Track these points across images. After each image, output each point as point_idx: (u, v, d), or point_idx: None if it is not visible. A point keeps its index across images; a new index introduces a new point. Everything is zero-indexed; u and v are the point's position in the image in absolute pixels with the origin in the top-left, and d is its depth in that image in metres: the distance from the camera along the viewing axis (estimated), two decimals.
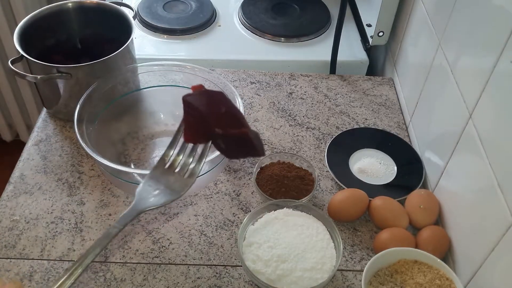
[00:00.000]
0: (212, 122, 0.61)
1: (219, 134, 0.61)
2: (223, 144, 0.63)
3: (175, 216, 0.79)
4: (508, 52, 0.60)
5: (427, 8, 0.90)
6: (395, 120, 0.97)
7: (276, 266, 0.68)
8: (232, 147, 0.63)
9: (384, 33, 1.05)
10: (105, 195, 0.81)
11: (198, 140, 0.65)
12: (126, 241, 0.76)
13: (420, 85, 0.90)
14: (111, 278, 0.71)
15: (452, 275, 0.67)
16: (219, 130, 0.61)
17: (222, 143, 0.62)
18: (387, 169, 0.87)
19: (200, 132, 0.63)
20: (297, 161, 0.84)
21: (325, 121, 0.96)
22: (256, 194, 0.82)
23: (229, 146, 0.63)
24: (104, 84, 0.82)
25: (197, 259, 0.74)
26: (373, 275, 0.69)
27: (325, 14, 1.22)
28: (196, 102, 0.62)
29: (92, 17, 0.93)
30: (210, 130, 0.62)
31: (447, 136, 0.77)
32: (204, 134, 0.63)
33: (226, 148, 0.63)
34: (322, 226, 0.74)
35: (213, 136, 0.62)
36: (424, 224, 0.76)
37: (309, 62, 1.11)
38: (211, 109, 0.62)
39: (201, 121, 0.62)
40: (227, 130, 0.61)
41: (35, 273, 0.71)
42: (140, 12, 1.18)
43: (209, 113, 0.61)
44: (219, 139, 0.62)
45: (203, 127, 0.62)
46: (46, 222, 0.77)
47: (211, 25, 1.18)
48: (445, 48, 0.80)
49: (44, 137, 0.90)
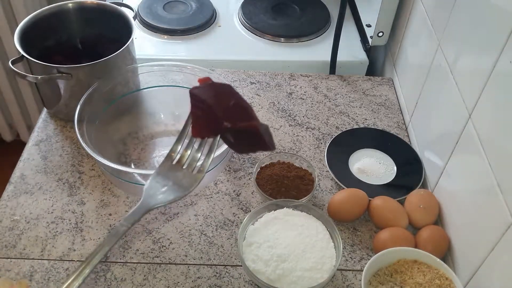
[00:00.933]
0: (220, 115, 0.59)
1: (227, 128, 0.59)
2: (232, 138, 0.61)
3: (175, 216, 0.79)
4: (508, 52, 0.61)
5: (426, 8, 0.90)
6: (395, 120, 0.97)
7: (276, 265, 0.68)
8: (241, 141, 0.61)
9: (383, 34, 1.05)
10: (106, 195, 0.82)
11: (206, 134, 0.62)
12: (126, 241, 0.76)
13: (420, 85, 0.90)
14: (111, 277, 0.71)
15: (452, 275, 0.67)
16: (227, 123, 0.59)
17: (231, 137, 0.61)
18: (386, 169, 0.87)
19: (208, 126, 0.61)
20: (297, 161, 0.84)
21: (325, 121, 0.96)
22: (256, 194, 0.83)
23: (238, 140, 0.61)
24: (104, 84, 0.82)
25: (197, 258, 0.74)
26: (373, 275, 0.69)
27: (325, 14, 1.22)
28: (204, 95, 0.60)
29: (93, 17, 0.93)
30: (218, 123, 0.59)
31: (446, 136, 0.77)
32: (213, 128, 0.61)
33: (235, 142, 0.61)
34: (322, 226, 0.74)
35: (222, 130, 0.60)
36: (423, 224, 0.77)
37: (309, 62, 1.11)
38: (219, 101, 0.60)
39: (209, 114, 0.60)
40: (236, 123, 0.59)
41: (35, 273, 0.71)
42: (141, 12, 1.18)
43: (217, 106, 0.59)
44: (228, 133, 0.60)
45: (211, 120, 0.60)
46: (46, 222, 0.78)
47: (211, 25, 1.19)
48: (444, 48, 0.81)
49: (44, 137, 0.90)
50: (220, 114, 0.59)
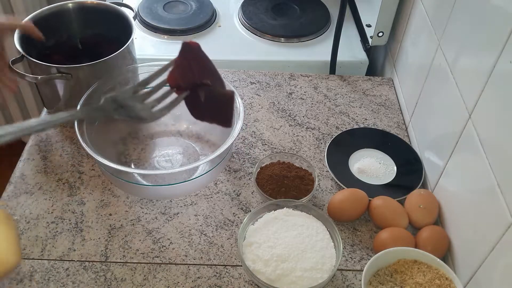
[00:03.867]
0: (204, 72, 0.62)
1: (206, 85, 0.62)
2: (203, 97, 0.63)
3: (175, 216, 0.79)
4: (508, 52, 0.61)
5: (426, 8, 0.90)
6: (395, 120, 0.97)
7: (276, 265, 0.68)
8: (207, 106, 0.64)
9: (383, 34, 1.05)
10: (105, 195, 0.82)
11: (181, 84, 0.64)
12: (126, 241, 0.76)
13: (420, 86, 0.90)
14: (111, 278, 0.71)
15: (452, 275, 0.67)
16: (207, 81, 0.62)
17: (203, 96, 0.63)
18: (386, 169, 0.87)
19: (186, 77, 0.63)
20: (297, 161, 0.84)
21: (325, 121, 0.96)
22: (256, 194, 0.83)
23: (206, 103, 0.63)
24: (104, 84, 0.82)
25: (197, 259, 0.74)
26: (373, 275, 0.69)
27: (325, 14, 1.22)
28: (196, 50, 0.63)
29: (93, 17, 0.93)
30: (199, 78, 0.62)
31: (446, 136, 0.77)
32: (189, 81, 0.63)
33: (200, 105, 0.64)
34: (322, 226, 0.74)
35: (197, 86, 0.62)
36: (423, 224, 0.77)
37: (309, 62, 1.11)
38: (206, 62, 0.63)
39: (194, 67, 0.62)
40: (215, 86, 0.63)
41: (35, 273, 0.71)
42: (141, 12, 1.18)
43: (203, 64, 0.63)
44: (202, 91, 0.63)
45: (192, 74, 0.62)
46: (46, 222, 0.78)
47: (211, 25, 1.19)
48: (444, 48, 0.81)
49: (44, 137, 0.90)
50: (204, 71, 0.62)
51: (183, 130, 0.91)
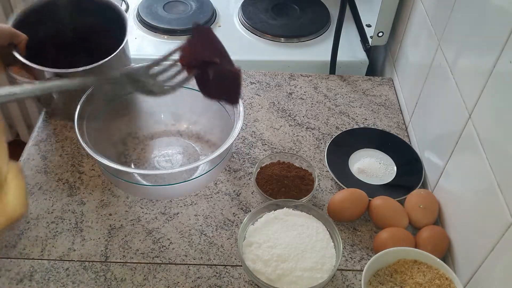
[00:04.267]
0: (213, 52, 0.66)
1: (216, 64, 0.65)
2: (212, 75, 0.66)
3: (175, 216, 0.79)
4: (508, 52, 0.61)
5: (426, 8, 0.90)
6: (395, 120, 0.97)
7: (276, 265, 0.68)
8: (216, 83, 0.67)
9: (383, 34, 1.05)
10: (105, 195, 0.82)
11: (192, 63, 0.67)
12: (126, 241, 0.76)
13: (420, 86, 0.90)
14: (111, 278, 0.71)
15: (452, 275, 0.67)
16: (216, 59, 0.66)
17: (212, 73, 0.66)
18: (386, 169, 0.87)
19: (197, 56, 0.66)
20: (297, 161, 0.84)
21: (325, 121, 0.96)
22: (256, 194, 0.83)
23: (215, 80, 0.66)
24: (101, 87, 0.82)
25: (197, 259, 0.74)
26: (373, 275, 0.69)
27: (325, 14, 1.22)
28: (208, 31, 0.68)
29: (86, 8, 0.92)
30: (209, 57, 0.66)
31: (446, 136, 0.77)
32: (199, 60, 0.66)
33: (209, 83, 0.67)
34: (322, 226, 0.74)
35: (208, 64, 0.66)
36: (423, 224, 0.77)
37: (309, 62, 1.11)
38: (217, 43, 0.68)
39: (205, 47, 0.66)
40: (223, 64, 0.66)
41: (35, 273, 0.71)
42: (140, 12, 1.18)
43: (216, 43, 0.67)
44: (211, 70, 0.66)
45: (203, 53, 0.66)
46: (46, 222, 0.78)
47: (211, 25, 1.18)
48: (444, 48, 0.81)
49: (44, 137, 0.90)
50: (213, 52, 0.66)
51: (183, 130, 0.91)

- - - - - - -

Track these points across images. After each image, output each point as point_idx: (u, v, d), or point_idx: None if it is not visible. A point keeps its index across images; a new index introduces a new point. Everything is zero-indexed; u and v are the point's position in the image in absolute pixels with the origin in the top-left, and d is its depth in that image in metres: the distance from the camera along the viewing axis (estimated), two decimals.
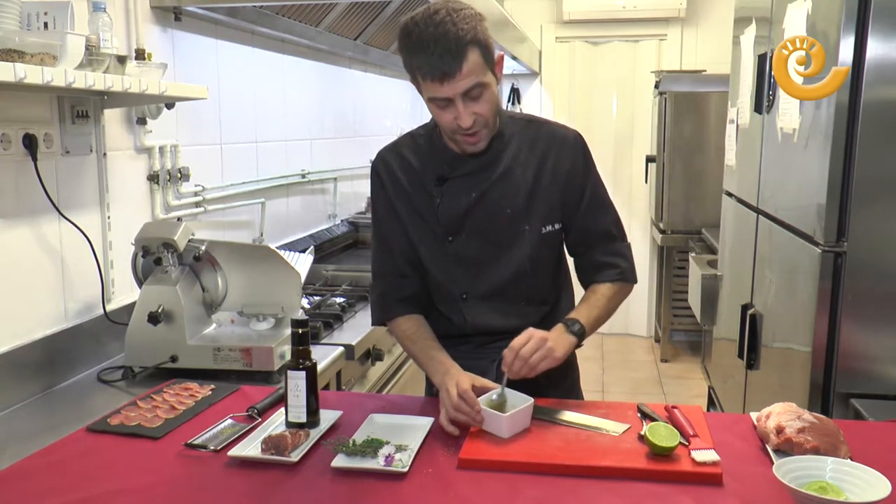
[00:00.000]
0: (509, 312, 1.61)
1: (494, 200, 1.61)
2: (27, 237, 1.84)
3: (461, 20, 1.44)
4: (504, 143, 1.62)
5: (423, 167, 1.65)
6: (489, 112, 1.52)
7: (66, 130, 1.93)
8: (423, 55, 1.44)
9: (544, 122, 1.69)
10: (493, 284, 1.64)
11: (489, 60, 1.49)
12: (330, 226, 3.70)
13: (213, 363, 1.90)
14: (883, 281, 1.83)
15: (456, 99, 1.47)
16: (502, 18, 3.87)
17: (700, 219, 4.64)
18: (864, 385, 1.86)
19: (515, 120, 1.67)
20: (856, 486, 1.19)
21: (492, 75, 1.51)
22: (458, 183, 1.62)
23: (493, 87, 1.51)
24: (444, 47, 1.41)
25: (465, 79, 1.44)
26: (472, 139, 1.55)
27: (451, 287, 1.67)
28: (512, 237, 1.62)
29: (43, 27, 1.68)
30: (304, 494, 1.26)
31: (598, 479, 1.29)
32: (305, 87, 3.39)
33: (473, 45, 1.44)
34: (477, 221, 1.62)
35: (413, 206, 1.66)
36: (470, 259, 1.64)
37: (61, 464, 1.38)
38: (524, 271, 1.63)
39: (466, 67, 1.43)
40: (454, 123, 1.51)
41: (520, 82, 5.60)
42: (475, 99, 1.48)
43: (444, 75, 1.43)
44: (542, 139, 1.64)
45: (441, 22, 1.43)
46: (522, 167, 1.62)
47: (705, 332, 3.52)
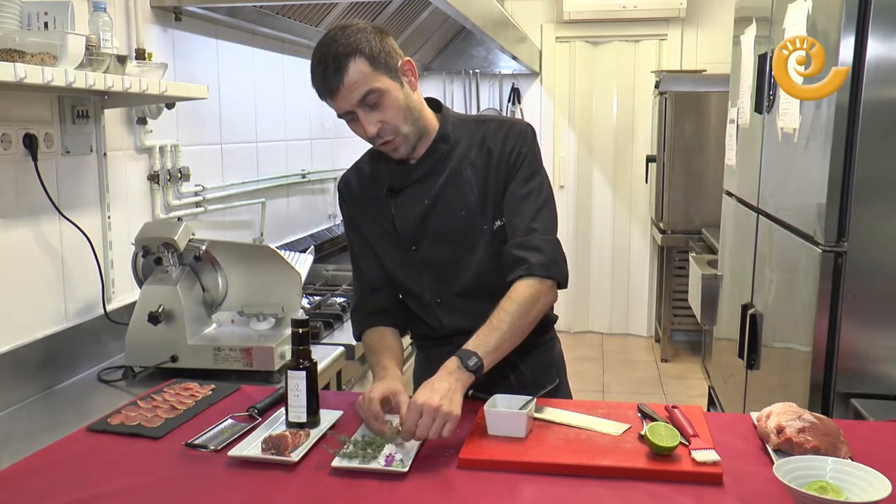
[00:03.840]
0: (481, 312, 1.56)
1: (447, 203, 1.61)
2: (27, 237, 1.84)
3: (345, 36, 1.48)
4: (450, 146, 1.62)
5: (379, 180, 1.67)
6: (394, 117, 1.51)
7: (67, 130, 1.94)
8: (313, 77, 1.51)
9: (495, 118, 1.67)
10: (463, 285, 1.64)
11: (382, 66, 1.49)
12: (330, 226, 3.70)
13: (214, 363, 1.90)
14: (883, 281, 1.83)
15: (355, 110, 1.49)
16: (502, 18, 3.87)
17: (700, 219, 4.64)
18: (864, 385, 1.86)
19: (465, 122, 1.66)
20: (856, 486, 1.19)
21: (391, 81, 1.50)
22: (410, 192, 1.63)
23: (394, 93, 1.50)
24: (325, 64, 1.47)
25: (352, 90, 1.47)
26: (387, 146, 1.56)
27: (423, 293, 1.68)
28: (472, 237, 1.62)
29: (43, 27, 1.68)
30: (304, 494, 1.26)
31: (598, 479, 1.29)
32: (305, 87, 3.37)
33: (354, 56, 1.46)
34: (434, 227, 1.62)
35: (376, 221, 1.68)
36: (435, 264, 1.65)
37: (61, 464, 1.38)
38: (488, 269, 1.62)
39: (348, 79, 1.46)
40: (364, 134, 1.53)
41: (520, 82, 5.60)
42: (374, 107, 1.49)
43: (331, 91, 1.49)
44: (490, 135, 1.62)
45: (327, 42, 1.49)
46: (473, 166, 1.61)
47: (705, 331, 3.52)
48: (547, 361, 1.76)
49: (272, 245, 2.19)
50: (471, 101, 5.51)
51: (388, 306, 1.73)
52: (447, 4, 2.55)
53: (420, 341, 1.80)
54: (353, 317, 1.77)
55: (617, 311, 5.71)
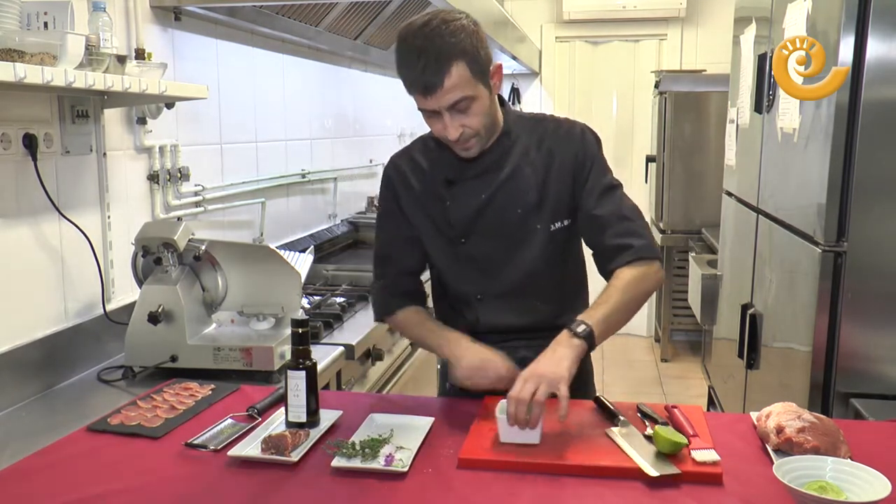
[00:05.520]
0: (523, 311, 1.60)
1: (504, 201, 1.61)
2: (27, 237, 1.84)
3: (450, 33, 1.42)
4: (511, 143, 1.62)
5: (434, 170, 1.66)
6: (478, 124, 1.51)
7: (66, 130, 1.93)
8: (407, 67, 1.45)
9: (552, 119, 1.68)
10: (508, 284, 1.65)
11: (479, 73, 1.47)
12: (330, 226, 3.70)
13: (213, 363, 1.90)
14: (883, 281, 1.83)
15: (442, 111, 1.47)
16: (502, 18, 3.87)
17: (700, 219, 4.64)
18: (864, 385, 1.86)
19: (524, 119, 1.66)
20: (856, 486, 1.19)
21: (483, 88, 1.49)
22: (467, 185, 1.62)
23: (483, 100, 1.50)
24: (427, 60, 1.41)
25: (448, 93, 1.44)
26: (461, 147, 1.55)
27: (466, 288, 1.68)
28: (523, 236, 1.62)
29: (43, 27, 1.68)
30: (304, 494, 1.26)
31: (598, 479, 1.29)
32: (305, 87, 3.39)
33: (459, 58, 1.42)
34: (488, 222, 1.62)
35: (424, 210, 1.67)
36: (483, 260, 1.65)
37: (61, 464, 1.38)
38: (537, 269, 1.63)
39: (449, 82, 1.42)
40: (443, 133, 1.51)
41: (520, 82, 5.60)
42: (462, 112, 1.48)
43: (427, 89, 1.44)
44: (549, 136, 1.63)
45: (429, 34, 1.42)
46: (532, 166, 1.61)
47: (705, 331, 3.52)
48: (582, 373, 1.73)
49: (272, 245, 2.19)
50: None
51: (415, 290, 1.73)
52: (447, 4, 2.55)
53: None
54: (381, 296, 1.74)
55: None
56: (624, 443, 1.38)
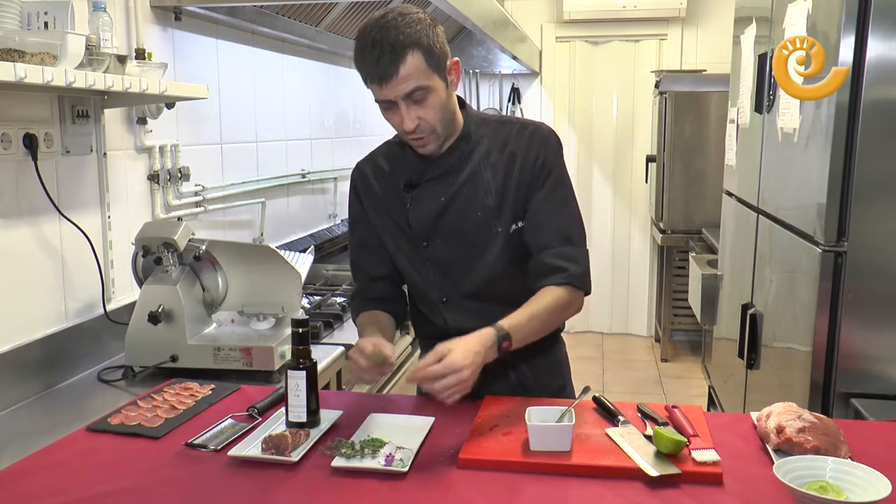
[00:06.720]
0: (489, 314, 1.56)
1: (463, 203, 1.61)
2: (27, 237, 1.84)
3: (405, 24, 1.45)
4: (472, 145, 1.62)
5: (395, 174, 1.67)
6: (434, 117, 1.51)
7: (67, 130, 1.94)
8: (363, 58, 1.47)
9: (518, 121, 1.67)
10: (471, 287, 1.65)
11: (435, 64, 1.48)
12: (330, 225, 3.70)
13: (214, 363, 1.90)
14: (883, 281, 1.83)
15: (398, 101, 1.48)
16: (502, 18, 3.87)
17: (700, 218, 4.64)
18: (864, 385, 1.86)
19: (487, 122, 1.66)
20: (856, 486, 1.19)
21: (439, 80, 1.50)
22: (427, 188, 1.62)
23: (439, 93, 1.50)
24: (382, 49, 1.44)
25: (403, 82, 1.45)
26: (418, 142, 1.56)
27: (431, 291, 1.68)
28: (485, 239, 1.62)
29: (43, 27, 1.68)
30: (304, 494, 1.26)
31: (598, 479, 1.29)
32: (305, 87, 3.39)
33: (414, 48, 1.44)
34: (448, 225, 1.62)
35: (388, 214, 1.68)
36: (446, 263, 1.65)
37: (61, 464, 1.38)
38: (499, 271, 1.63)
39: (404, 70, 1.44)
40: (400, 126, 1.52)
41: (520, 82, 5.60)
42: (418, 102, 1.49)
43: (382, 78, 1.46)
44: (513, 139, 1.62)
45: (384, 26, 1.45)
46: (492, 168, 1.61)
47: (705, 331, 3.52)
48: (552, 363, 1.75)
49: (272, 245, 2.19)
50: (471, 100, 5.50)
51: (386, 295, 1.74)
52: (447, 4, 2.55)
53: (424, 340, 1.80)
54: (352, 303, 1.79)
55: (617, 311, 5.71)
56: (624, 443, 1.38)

- - - - - - -

From the records above, copy only the lines starting with the line that holds "19: (515, 120, 1.67)" and going on through the line that holds "40: (454, 123, 1.51)", exactly as written.

19: (515, 120, 1.67)
20: (856, 486, 1.19)
21: (492, 75, 1.51)
22: (458, 183, 1.62)
23: (493, 87, 1.51)
24: (444, 47, 1.41)
25: (465, 79, 1.44)
26: (472, 139, 1.55)
27: (451, 287, 1.67)
28: (512, 237, 1.62)
29: (43, 27, 1.68)
30: (304, 494, 1.26)
31: (598, 479, 1.29)
32: (305, 87, 3.39)
33: (473, 45, 1.44)
34: (477, 221, 1.62)
35: (413, 206, 1.66)
36: (470, 259, 1.64)
37: (61, 464, 1.38)
38: (524, 271, 1.63)
39: (466, 67, 1.43)
40: (454, 123, 1.51)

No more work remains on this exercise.